Curious for all the other couples out there, do you and your S/O have a trusting relationship with phones. Meaning if your S/O wanted to use it or do something on it, would that be allowed in your relationship?

I only ask cause awhile ago my boyf told me that he thought of our phones as the only private thing either of us had so no need to be on each others phone ever.

And as a very anxious person, I’ve never forgotten him saying that and have thought it was sus ever since.

I don’t have like a need to look thru it, but I do wonder sometimes what goes on in that head of his

TL;DR – do you and your partner go through each others phones

8 comments
  1. Immediately we both have two phones ( 1 for work) so it’s rare we’d look in each others phones for whatever reason. Maybe when driving and controlling Spotify but that’s it, there may have been once or twice where I’m on deliveroo and he’ll take it to look at the menu or vice versa but that’s about it

  2. We know each others passcodes but never just go into each others phones. There are times (Spotify and directions) when driving that we do but other than that no

  3. There’s two questions here. Could we use each others phones for a specific purpose? Yeah, doesn’t usually happen but we could and it’d be no issue. Do we ever go down through each others phones? No

  4. I’m gonna give a long winded answer only because this particular issue was one of the main reasons why my marriage failed and trust was betrayed.

    Me and my ex used to use each others phones for random things “see who texted me, answer the call for me, read this cool article” etc. never an issue.

    It ONLY became an issue when private conversations I had with my friends and my sister were used against me. For example, if we had an argument I’d vent to my best friend or my sister or my mom, and when he started using those conversations as starting points for arguments such as “our personal problems are only between us” or “you don’t need to vent you need to talk to me” or “you make me look so bad”, that’s when phone issues arose.

    Because then his requests to use my phone for something also came with the concern he would try to find something to start an argument with. So I started saying no.
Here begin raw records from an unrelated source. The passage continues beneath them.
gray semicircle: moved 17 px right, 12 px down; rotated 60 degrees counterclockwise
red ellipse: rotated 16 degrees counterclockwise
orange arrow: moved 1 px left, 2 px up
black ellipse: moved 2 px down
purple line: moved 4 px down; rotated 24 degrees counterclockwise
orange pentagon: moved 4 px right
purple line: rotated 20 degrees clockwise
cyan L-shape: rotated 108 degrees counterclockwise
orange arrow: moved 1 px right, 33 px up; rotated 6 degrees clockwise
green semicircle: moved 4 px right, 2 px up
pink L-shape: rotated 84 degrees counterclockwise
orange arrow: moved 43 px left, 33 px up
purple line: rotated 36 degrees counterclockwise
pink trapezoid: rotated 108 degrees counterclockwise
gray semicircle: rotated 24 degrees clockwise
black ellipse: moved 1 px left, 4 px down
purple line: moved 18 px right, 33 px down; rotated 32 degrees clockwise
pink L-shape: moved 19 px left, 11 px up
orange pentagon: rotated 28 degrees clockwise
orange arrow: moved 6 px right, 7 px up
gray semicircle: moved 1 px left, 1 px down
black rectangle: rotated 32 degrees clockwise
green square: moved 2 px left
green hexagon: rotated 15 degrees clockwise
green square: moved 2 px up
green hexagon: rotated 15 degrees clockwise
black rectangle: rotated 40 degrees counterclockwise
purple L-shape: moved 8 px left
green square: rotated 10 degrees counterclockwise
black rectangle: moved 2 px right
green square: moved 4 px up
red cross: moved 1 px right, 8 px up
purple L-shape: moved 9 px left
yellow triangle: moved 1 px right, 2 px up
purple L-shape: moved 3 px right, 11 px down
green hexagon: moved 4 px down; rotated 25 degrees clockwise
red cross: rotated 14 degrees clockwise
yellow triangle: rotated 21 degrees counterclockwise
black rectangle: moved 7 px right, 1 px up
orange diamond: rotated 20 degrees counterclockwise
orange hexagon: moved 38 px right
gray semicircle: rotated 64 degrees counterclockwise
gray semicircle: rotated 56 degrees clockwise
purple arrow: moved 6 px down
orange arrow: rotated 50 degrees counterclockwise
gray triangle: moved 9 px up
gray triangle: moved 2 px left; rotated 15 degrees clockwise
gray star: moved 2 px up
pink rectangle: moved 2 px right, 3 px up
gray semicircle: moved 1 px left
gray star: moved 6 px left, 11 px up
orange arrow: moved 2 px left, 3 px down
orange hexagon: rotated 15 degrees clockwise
Me starting to say no meant to him that I had something to hide.

    He assumed I had something to hide, I assumed his reasons for wanting my phone were nefarious, so we got caught in a loop.

    Ultimately, if your SO allows you to use their phone for whatever reason it’s because they trust you, don’t betray that trust and then get upset when they no longer feel comfortable with allowing you access to their personal conversations.

  5. It depends on how developed the relationship is and the boundaries we’ve established.

    My stance with my ex-wife was that I was entitled to privacy but not secrecy. She had my password and unrestricted access to my phone. I was not bothered by the idea of her going through it. She might not have been thrilled with everything she found, but none of it was stuff I thought needed to be hidden. And, had she found anything she disliked, I would have been cool with talking about it.

    But it took years to get there. I wouldn’t give my password to someone I’ve dated for a month. The trust just isn’t there yet. Not because I feel I need to hide things; it’s because our lives aren’t so intertwined that our phones are interchangeable.

    Now, if you are asking whether it’s cool to proactively go through each other’s phones looking for wrongdoing: break up or practice being trusting. Relationships are built on trust. If you cannot trust them not to hurt you, then you should break up. Going through your SO’s stuff will only reinforce a habit of distrust; it never leads to a feeling of genuine trust and intimacy.

  6. We don’t “go through” each other’s phones, but we have full access to them. Passwords and fingerprints. No problem using each other’s phones or reading each other’s messages to catch up on conversations with friends and family.

  7. In my eyes, saying “no touchy” is kinda sus. I have no problem with my s/o’s holding my phone because I don’t lie or cheat. But that said if someone doesn’t trust me and wants to go through my phone I would let them, is so they learn how important trust is after I immediately break up with them after the find out it’s full of memes and pics of my pet 😂. Been down that road before, it reeks of insecurity and toxicity. Either u trust me or you don’t and we’re thru. The only time I can think of id be okay with it is if there was some extraordinary circumstance where I can see a valid reason that any rational person would be concerned.